#### [Job]
Leave out the pictures and give back all the entries exactly as written.

* * *

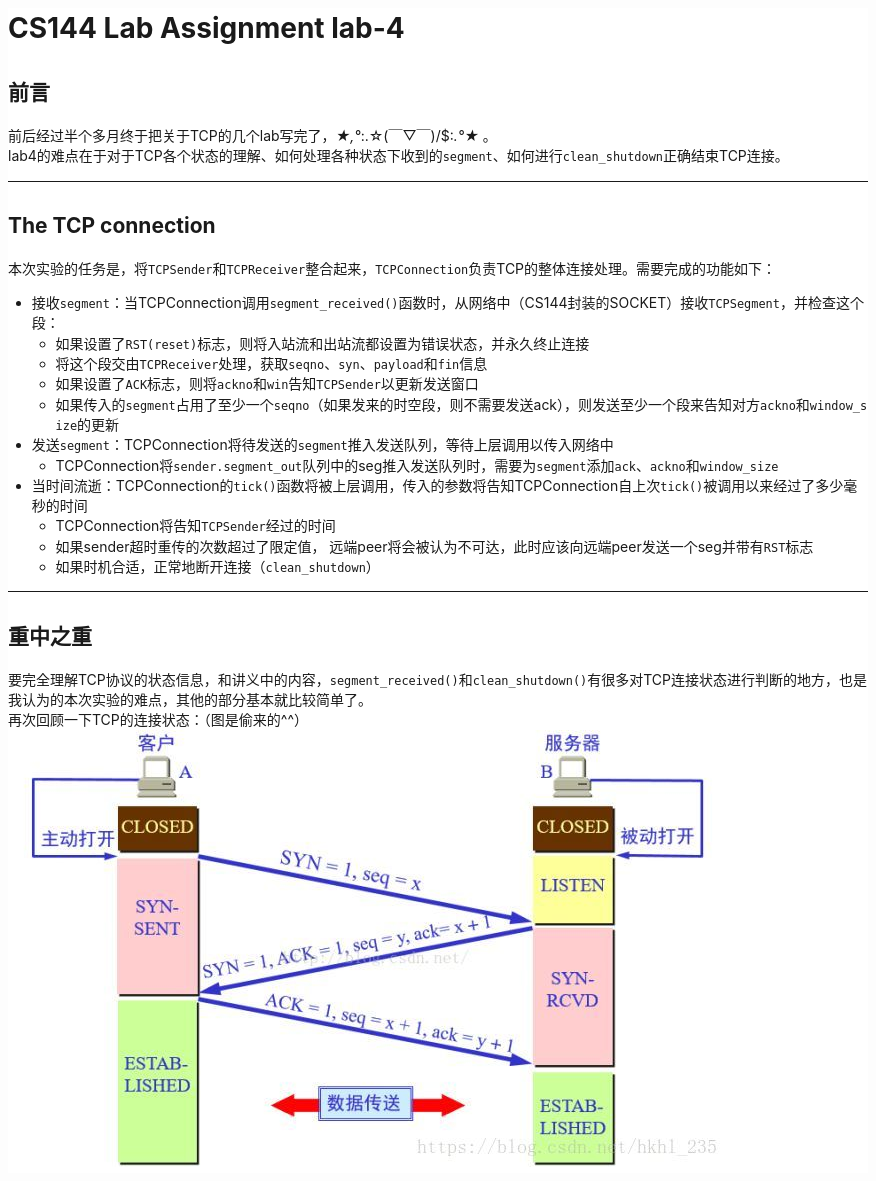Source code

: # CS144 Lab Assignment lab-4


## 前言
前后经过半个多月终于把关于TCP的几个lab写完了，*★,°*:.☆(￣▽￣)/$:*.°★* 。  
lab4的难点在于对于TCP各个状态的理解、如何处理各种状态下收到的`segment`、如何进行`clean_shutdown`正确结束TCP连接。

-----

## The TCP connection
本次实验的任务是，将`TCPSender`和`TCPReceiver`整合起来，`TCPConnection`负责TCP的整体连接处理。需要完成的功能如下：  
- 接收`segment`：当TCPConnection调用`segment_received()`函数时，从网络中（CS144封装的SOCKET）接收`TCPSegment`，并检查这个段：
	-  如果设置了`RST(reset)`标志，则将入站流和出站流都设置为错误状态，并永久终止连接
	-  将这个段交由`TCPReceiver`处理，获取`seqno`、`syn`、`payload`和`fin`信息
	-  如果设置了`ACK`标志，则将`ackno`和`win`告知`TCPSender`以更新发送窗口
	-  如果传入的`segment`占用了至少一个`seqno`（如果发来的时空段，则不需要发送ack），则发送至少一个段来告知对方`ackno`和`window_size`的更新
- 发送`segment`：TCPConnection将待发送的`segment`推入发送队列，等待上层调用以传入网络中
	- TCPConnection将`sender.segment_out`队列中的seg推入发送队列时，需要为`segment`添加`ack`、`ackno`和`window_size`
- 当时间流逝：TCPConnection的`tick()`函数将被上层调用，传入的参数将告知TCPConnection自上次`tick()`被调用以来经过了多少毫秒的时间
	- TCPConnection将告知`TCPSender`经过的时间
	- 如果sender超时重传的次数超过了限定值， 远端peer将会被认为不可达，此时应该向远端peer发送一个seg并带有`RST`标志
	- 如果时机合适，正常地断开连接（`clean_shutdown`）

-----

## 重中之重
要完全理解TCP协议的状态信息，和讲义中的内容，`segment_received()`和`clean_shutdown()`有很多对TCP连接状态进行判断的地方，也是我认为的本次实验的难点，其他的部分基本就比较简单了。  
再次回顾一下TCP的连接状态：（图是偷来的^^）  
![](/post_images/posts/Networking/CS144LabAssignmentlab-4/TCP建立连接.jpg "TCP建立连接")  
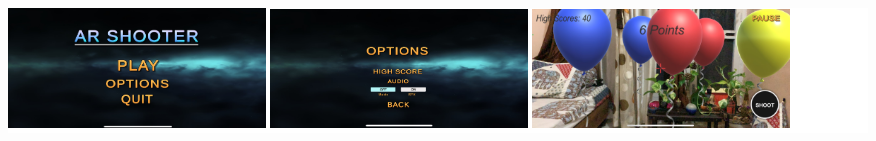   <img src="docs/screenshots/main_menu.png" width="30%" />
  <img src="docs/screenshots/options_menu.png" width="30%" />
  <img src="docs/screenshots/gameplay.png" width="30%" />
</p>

* * *

#### [Answer for the task]
Source code

: # CS144 Lab Assignment lab-4


## 前言
前后经过半个多月终于把关于TCP的几个lab写完了，*★,°*:.☆(￣▽￣)/$:*.°★* 。  
lab4的难点在于对于TCP各个状态的理解、如何处理各种状态下收到的`segment`、如何进行`clean_shutdown`正确结束TCP连接。

-----

## The TCP connection
本次实验的任务是，将`TCPSender`和`TCPReceiver`整合起来，`TCPConnection`负责TCP的整体连接处理。需要完成的功能如下：  
- 接收`segment`：当TCPConnection调用`segment_received()`函数时，从网络中（CS144封装的SOCKET）接收`TCPSegment`，并检查这个段：
	-  如果设置了`RST(reset)`标志，则将入站流和出站流都设置为错误状态，并永久终止连接
	-  将这个段交由`TCPReceiver`处理，获取`seqno`、`syn`、`payload`和`fin`信息
	-  如果设置了`ACK`标志，则将`ackno`和`win`告知`TCPSender`以更新发送窗口
	-  如果传入的`segment`占用了至少一个`seqno`（如果发来的时空段，则不需要发送ack），则发送至少一个段来告知对方`ackno`和`window_size`的更新
- 发送`segment`：TCPConnection将待发送的`segment`推入发送队列，等待上层调用以传入网络中
	- TCPConnection将`sender.segment_out`队列中的seg推入发送队列时，需要为`segment`添加`ack`、`ackno`和`window_size`
- 当时间流逝：TCPConnection的`tick()`函数将被上层调用，传入的参数将告知TCPConnection自上次`tick()`被调用以来经过了多少毫秒的时间
	- TCPConnection将告知`TCPSender`经过的时间
	- 如果sender超时重传的次数超过了限定值， 远端peer将会被认为不可达，此时应该向远端peer发送一个seg并带有`RST`标志
	- 如果时机合适，正常地断开连接（`clean_shutdown`）

-----

## 重中之重
要完全理解TCP协议的状态信息，和讲义中的内容，`segment_received()`和`clean_shutdown()`有很多对TCP连接状态进行判断的地方，也是我认为的本次实验的难点，其他的部分基本就比较简单了。  
再次回顾一下TCP的连接状态：（图是偷来的^^）  
![](/post_images/posts/Networking/CS144LabAssignmentlab-4/TCP建立连接.jpg "TCP建立连接")  
   <img src="docs/screenshots/main_menu.png" width="30%" />
  <img src="docs/screenshots/options_menu.png" width="30%" />
  <img src="docs/screenshots/gameplay.png" width="30%" />
</p>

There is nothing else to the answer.